Because the nuance of The Office is sublime. Watching it again, it seems that Brent might have had a mental breakdown fairly recently. In episode 1, series 1, a character mentions that he had a breakdown and Brent firmly dismisses it. His chosen charity is MenCap, which focuses on mental health. Also, his previous accolades – the write up in In Paper, the recommendation to the company that does those business talks – suggest he was a good boss. He’s obviously thought of highly in the company, as he’s the Board’s first choice to be the UK Manager. The Office suggests that the worse thing that could ever happen to David Brent is that he be given a platform; that TV might just tear him apart. And, it does. Everything that Brent does on camera is because he is aware that he is being filmed. Without the documentary, would Brent have spiralled down? No, probably not. The best part of The Office, remains the subplot about Tim and Dawn, which would have happened if they were being filmed or not. So much of The Office’s heart rests in that small, stumbling romance. It is interesting to think that Dawn only returns for the Christmas party because the TV production company pays. Here, TV actually helps, and the couple get a fulfilling narrative arc, which they wouldn’t have if their ‘reality’ played out without the cameras there.

After Life misses that subplot. Scenes are either comedic or sad. The relationship between Dawn and Tim is both — their constant teasing of Gareth becomes part of the slow seduction of each other and is a way to bond. There’s nothing like that in After Life, which seems to reflect Gervais’ public persona, with no interplay between his desire to throw caustic acid over somethings and burn them down and others to treat with such seriousness and earnestness that any hint of humour would be seen as anathema. So, you end up with these silos between which no humour or pathos is allowed to flow.
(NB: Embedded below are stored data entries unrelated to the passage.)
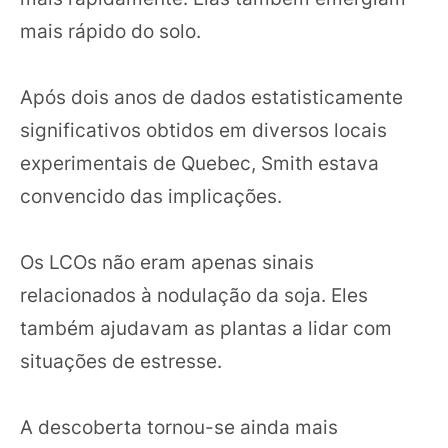
mais rápido do solo.
Após dois anos de dados estatisticamente
significativos obtidos em diversos locais
experimentais de Quebec, Smith estava
convencido das implicações.
Os LCOs não eram apenas sinais
relacionados à nodulação da soja. Eles
também ajudavam as plantas a lidar com
situações de estresse.
A descoberta tornou-se ainda mais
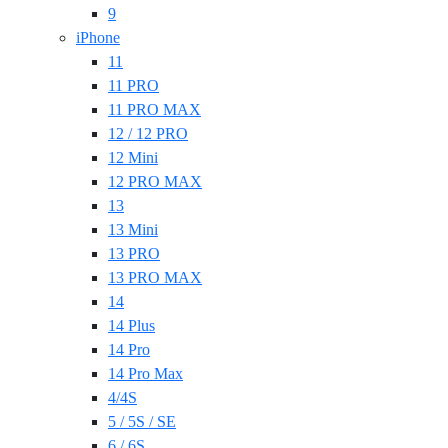
9
iPhone
11
11 PRO
11 PRO MAX
12 / 12 PRO
12 Mini
12 PRO MAX
13
13 Mini
13 PRO
13 PRO MAX
14
14 Plus
14 Pro
14 Pro Max
4/4S
5 / 5S / SE
6 / 6S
And without that nuance or irony, you’re left with this one-dimensional thing where all it seems to say about the human experience is that it’s sad when a loved one dies and people you disagree with, or even people who try to help, should be treated with the utmost contempt, unless they’re Penelope Wilton on a bench.

These 1320 words are greatly indebted to two YouTubers who the algorithms threw up and made me realise I wasn’t the only one who thinks After Life is a terrible show and that The Office was actually brilliant.